GRAMMAR CONCEPT APPLIED
Separating Complete Thoughts: Avoiding Comma Splices and Run-ons
When you have two complete independent clauses (complete thoughts that could each be their own sentence), you need to separate them properly. You cannot join them with just a comma - that creates a comma splice error (called a run-on sentence in grammar terms).
Proper ways to separate independent clauses:
Option 1: Use a period (two separate sentences)
- Incorrect: "She studied all night, she aced the exam."
- Correct: "She studied all night. She aced the exam."
Option 2: Use a semicolon
- Correct: "She studied all night; she aced the exam."
Option 3: Use a comma + coordinating conjunction (and, but, or, nor, for, yet, so)
- Correct: "She studied all night, and she aced the exam."
How this applies to our question:
In this passage, we have two independent clauses that need separation:
- "Philosopher Peter Kivy was a leading figure in musical aesthetics" (complete thought)
- "Kivy's approach to the study of music was decidedly formalist" (complete thought)
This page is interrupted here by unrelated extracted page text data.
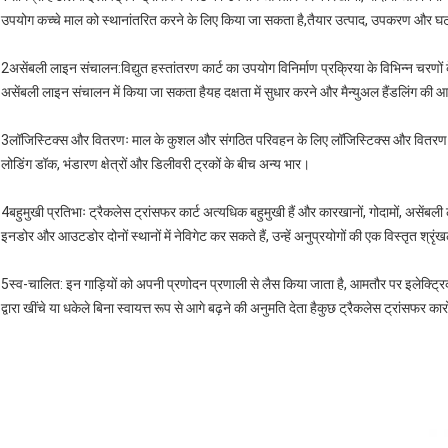
उपयोग कच्चे माल को स्थानांतरित करने के लिए किया जा सकता है,तैयार उत्पाद, उपकरण और घटक वि
2असेंबली लाइन संचालन:विद्युत हस्तांतरण कार्ट का उपयोग विनिर्माण प्रक्रिया के विभिन्न चरणों
असेंबली लाइन संचालन में किया जा सकता हैयह दक्षता में सुधार करने और मैन्युअल हैंडलिंग की
3लॉजिस्टिक्स और वितरणः माल के कुशल और संगठित परिवहन के लिए लॉजिस्टिक्स और वितरण केंद्
लोडिंग डॉक, भंडारण क्षेत्रों और डिलीवरी ट्रकों के बीच अन्य भार।
4बहुमुखी प्रतिभाः ट्रैकलेस ट्रांसफर कार्ट अत्यधिक बहुमुखी हैं और कारखानों, गोदामों, असेंबली 
इनडोर और आउटडोर दोनों स्थानों में नेविगेट कर सकते हैं, उन्हें अनुप्रयोगों की एक विस्तृत श्रृ
5स्व-चालित: इन गाड़ियों को अपनी प्रणोदन प्रणाली से लैस किया जाता है, आमतौर पर इलेक्ट्रिक मो
द्वारा खींचे या धकेले बिना स्वायत्त रूप से आगे बढ़ने की अनुमति देता हैकुछ ट्रैकलेस ट्रांसफर कार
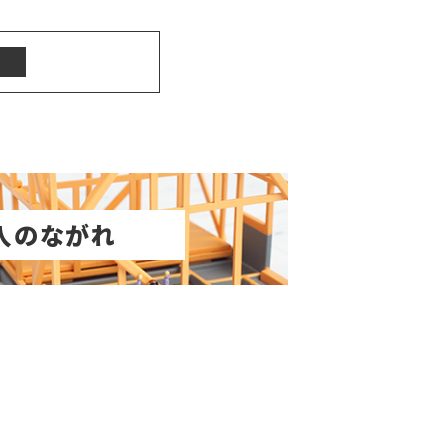
入のながれ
The material in between ("As evidenced by his belief...") functions as an introductory subordinate clause in the second sentence, not as something that could connect the two main clauses.
Using a period creates two clean, properly structured sentences and avoids the comma splice error.
aesthetics as
✗ Incorrect
- Creates a comma splice error
- Without punctuation after "aesthetics," the entire passage runs together
- After "itself" we have only a comma before "Kivy's approach to the study of music was decidedly formalist," which is an independent clause
- Two independent clauses cannot be joined with just a comma
aesthetics and as
✗ Incorrect
- Grammatically awkward and illogical
- "And" suggests coordination of parallel elements, but "was a leading figure" and "as evidenced by" aren't parallel structures
- Still creates the comma splice problem after "itself"
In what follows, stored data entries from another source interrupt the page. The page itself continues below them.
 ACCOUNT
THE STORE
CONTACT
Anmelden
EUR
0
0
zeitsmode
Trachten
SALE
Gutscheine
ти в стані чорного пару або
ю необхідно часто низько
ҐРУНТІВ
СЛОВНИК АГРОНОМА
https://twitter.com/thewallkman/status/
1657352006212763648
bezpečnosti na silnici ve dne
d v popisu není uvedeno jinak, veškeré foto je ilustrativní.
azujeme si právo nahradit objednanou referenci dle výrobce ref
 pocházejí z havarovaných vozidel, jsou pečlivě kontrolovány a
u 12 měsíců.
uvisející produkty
- The meaning becomes confused
aesthetics, as
✗ Incorrect
- Creates the same comma splice error as Choice A
- Adding a comma before "as" doesn't fix the structural problem
- We still have two independent clauses (the clause ending with "itself" and "Kivy's approach...was decidedly formalist") improperly connected with only a comma
aesthetics. As
✓ Correct
- Correct as explained in the solution above.